### 발췌 기록 ###

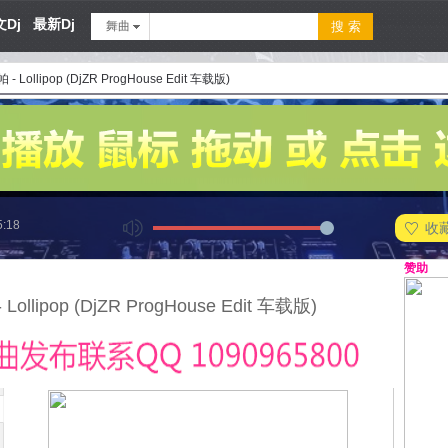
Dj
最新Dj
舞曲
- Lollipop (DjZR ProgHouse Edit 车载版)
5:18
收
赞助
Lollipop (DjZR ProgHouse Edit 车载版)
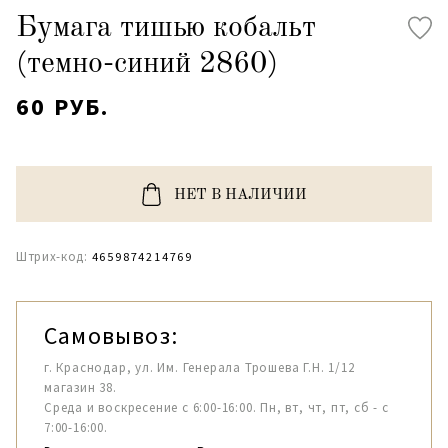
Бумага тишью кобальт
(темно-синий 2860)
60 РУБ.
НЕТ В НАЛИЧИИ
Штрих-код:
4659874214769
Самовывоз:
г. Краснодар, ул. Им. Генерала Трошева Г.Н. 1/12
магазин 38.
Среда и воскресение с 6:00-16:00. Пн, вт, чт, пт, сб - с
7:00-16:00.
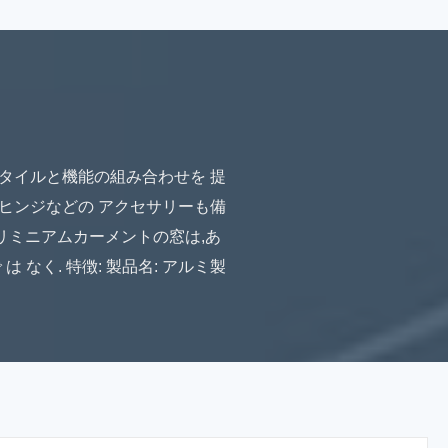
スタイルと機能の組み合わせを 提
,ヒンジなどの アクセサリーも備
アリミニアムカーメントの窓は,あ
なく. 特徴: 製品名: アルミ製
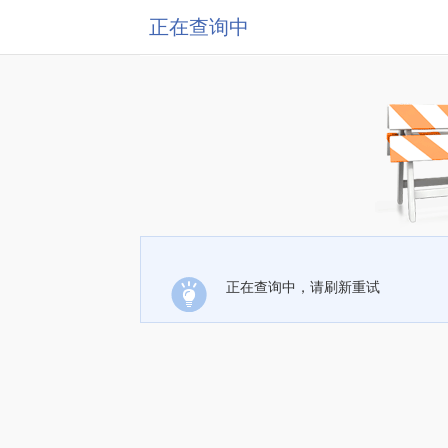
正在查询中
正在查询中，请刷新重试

###

**수행할 작업**
위 기록에서 문자열 "DjZR"이 포함된 줄을 세어 그 개수만 숫자로 적으세요. 대소문자는 구분합니다.

**과제 답변**
2